[Opening READING TEXT section]

See also: p-norms.
Suppose you want to show some vector $(x_1, \ldots, x_d)$ is sparse in $q$-norm. That is, you want to pick out some small subset of the coordinates $I \sse [d]$ such that the rest is small:
\[\sum_{i \not\in I} |x_i|^q \leq \eps.\]
Then intuitively, it should suffice to prove an upper bound on its $p$-norm for some $p<q$. Indeed, in lower-degree norms, small elements count for much more. So if they’re bounded in $p$-norm, they should become negligible in $q$-norm.
Bounded perimeter means sparse in area
The idea is simplest to grasp with $p=1$ and $q=2$. Indeed, if we visualize the $x_i$’s as $x_i \times x_i$ squares and draw them next to each other on a line, then
- the $1$-norm is the total length (or up to a factor $4$, the “total perimeter”);
- the squared $2$-norm is the total area.
Say the total length is $L$. The goal here is to pick a small subset of the squares so as to minimize the total area of the squares you don’t pick.
Clearly, to minimize the area you give up on, you should pick all the squares whose height is above some threshold $h$. If you do this, then the squares you didn’t pick are all within an $L \times h$ rectangle, so their total area is $\leq Lh$. On the other hand, since all the squares you picked had side length $\geq h$ and their total length is $\leq L$, there can only be $\leq L/h$ of them.
If you want to make sure the area you abandon is $\leq \eps$, then you need to set $h \ce \eps/L$, which means you’ll need to pick up to $L/h = L^2/\eps$ squares.
This trick is used in the proof of Mansour’s theorem about $w$-DNFs: one of the consequences of the switching lemma is that the coefficients of degree $O(w)$ have Fourier 1-norm at most $L \leq w^{O(w)}$, which implies Fourier concentration on about $L^2/\eps =w^{O(w)}$ of those sets (for constant $\eps$).
In general, suppose that
\[\norm{x}_p^{p} = \sum_{i=1}^d |x_i|^p \leq L.\]
If you let $I \ce \set{i \mid |x_i| \geq h}$ be the set of all $x_i$ above a threshold $h$, then the total $q$-norm outside of $I$ is
\[\sum_{i \not\in I} |x_i|^q = \sum_{i \not\in I} |x_i|^p |x_i|^{q-p} \leq \p{\sum_{i \not \in I} |x_i|^p}h^{q-p} \leq Lh^{q-p}.\]
On the other hand, each $i \in I$ contributes at least $h^p$ to the the $p$-norm, so $|I| \leq L/h^p$.

[Closing READING TEXT section]
[Opening DATA SHOWN section]

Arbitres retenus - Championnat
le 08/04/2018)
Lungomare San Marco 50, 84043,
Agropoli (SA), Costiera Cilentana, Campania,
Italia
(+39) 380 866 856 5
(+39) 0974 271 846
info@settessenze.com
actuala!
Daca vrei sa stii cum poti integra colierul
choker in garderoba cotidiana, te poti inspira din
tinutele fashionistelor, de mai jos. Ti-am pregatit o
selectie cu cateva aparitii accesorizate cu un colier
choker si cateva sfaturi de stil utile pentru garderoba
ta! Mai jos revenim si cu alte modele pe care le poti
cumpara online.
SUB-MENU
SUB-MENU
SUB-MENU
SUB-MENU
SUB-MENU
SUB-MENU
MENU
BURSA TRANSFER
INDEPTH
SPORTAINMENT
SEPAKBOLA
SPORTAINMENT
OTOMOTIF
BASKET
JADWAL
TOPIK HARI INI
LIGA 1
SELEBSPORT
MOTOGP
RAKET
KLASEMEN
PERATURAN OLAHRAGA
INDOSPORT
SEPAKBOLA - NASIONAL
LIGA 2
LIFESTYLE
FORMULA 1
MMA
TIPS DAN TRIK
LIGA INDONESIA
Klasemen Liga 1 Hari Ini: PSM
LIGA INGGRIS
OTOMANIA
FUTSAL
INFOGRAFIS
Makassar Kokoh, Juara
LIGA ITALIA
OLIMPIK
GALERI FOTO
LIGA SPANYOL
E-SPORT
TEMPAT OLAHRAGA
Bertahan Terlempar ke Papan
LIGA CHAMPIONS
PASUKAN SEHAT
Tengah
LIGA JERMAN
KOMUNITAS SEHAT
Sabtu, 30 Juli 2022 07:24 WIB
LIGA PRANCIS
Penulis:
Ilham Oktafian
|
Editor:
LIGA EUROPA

[Closing DATA SHOWN section]

USING THE INFORMATION
a) From the text on sparsity in q-norm, list every upper bound it gives for the number of squares or coordinates that get picked.
b) In the text on sparsity in q-norm, what value of h makes the abandoned area at most ε?
c) Go on with the text on sparsity in q-norm from its last sentence.
The material has no role in any of this.

RESULTS FOR EACH TASK
a)
- L/h (squares with side length at least h, when the total length is at most L)
- L²/ε (squares needed once h is set to ε/L)
- L/h^p (the size of the set I in the general case)

b) h is set to ε/L.

c)
To make sure the error in $q$-norm is at most $\eps$, we need to set $h \ce (\eps/L)^{\frac{1}{q-p}}$, which gives sparsity
\[|I| \leq L / h^p = \frac{L}{(\eps/L)^{\frac{p}{q-p}}} = \frac{L^{1+\frac{p}{q-p}}}{\eps^{\frac{p}{q-p}}}.\]
Those $\frac{p}{q-p}$ terms in the exponents make sense: the closer $p$ is to $q$, the less small elements will shrink when going from $p$-norm to $q$-norm, so you’ll need to include more of them. In the limit when $q$ is much larger than $p$, you only have to pay $L$: the worst case is when you just have $x_1 = \cdots = x_L = 1$, because they don’t get smaller as the exponent grows.
This more general form of the trick is used in Lovett, Wu and Zhang’s DNF sparsification result. By hypercontractivity, they show that the $j\nth$ term is only used a $x_j^{3/2}$ fraction of the time, where $x_j$ is the probability that $j\nth$ stays alive under a mild random restriction. In addition, they use a switching lemma to show that $\sum_j x_j \leq 2^{O(w)}$. With $p\ce 1$, $q \ce 3/2$ and $L \ce 2^{O(w)}$, this means that you can get rid of all but $L^3/\eps^2 = 2^{O(w)}/\eps^2$ terms without changing the value of the function more than an $\eps$ fraction of the time.
As a fraction of the $q$-norm
If we express the loss $\eps$ we’re willing to incur as a fraction of the $q$-norm $\norm{x}_q^q$ instead of an absolute amount, then we get
h \ce \p{\frac{\eps}{L}}^{\frac{1}{q-p}}= \p{\frac{\delta \norm{x}_q^q}{\norm{x}_p^p}}^{\frac{1}{q-p}},
and the sparsity becomes
|I| \leq \frac{\norm{x}_p^p}{h^p} = \p{\frac{\p{\norm{x}_p/\norm{x}_q}^q}{\delta}}^{\frac{p}{q-p}}.
This says something pretty deep: as long as the decrease $\frac{\norm{x}_p}{\norm{x}_q}$ between the $p$-norm and the $q$-norm isn’t too big, the vector $x$ must be sparse.
Note: you can probably get even stronger guarantees when $\frac{\norm{x}_p}{\norm{x}_q}$ is very close to $1$ (you should be able to prove that basically all the weight is in a single coordinate).
Other applications
Daniel Hsu told me this is often used in the study of sparse recovery problems (e.g. compressed sensing), which makes sense. :)